The covered clusters were given differing pollination treatments. The control group was self pollinated, and researchers used artificial methods of pollination in the other two groups. In one, Potter used a middle C tuning fork to mimic bee sonification in order to release pollen from the plant’s anther cones, which make up part of the male plant organs. The other involved dipping the female parts, the stigmas, of the experimental flowers in sonicated pollen gathered from other plants.

Results from two of the sites were excluded because of aphid infestation and wind damage. After two weeks on site busy pollinating, the plants made it back to an SFSU greenhouse to finish their growth under uniform conditions. The researchers measured tomato weight, the number of tomatoes on each plant, the number of flowers that matured into tomatoes and the number of seeds per tomato cluster.

The study found that the plants where native bees did their work out in the open yielded the highest amount of fruit than the other test cases. Potter and LeBuhn concluded that the native bees are able to adequately pollinate plants that, like tomatoes, are not restricted to a certain bee species.

Much to the scientists’ surprise, the study also found that the amount of impervious surfaces, such as buildings and fences, does not hinder pollination service in the city.

“If you think about it from a bee’s perspective, flying over downtown San Francisco is not particularly welcoming,” Potter said. “But the bees were capable of navigating that environment while providing the ecosystem service of pollination. That is good news for both bees and farmers.”

The study also indicates that the number of bees attracted to a garden plot has more to do with the density of flowers than the size of the garden. That’s also good news to space-limited gardeners, who can add more flowers to boost fruit and vegetable yields, and one more reason to support native bee populations by planting native flowers and avoiding the use of pesticides and herbicides.

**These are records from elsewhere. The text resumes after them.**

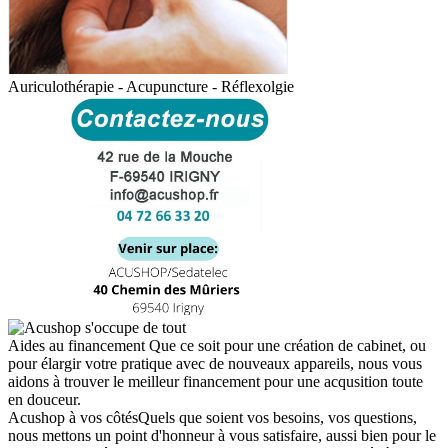
Auriculothérapie - Acupuncture - Réflexolgie
Aides au financement
Que ce soit pour une création de cabinet, ou
pour élargir votre pratique avec de nouveaux appareils, nous vous
aidons à trouver le meilleur financement pour une acqusition toute
en douceur.
Acushop à vos côtés
Quels que soient vos besoins, vos questions,
nous mettons un point d'honneur à vous satisfaire, aussi bien pour le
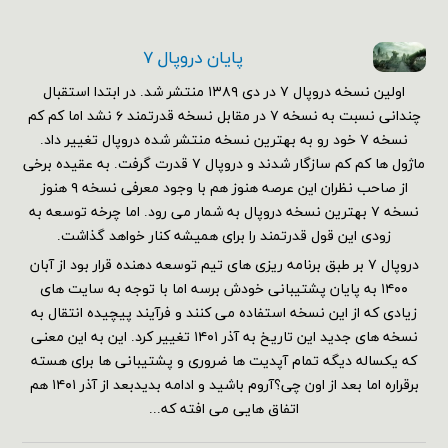
پایان دروپال ۷
اولین نسخه دروپال ۷ در دی ۱۳۸۹ منتشر شد. در ابتدا استقبال
چندانی نسبت به نسخه ۷ در مقابل نسخه قدرتمند ۶ نشد اما کم کم
نسخه ۷ خود رو به بهترین نسخه منتشر شده دروپال تغییر داد.
ماژول ها کم کم سازگار شدند و دروپال ۷ قدرت گرفت. به عقیده برخی
از صاحب نظران این عرصه هنوز هم با وجود معرفی نسخه ۹ هنوز
نسخه ۷ بهترین نسخه دروپال به شمار می رود. اما چرخه توسعه به
زودی این قول قدرتمند را برای همیشه کنار خواهد گذاشت.
دروپال ۷ بر طبق برنامه ریزی های تیم توسعه دهنده قرار بود از آبان
۱۴۰۰ به پایان پشتیبانی خودش برسه اما با توجه به سایت های
زیادی که از این نسخه استفاده می کنند و فرآیند پیچیده انتقال به
نسخه های جدید این تاریخ به آذر ۱۴۰۱ تغییر کرد. این به این معنی
که یکساله دیگه تمام آپدیت ها ضروری و پشتیبانی ها برای هسته
برقراره اما بعد از اون چی؟آروم باشید و ادامه بدیدبعد از آذر ۱۴۰۱ هم
اتفاق هایی می افته که...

Two female digger bees — California natives  —work a sunflower for pollen to feed their young. Photo: Debbie Ballentine
Two female digger bees — California natives —work a sunflower for pollen to feed their young. (Photo by Debbie Ballentine)

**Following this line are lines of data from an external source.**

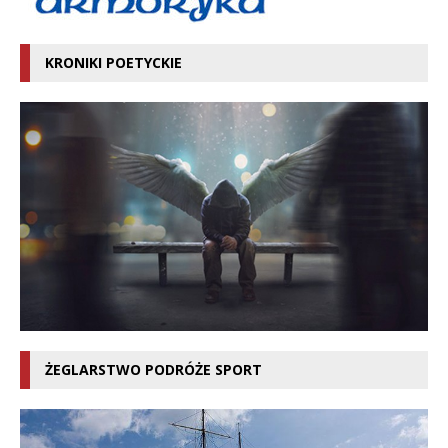
KRONIKI POETYCKIE
ŻEGLARSTWO PODRÓŻE SPORT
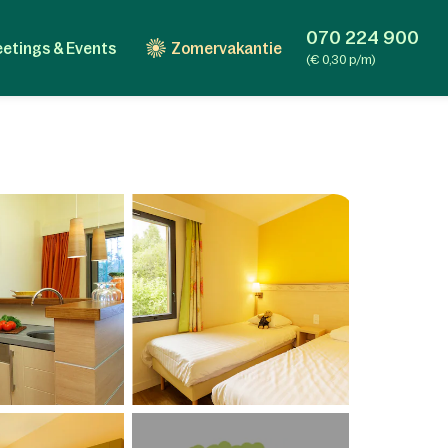
070 224 900
etings & Events
Zomervakantie
(€ 0,30 p/m)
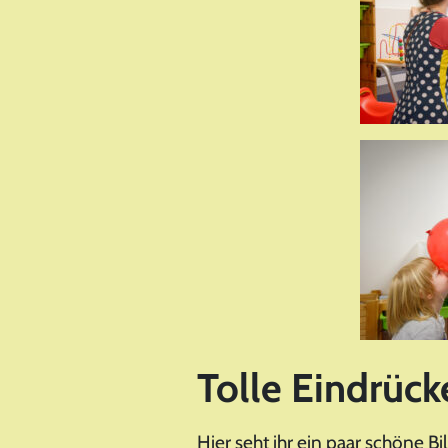
Tolle Eindrüc
Hier seht ihr ein paar schöne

LeBuhn has launched The Great Sunflower Project  in 2008 as a way to engage the public in the conservation of pollinators and gather important data for research. Participants record the pollinators they see in their gardens, parks and schools, and now has a tool to allow them to evaluate their pollinator spot and receive customized suggestions on how to make the space more bee-friendly. Over time, researchers will get a better sense of which interventions are effective and which are not.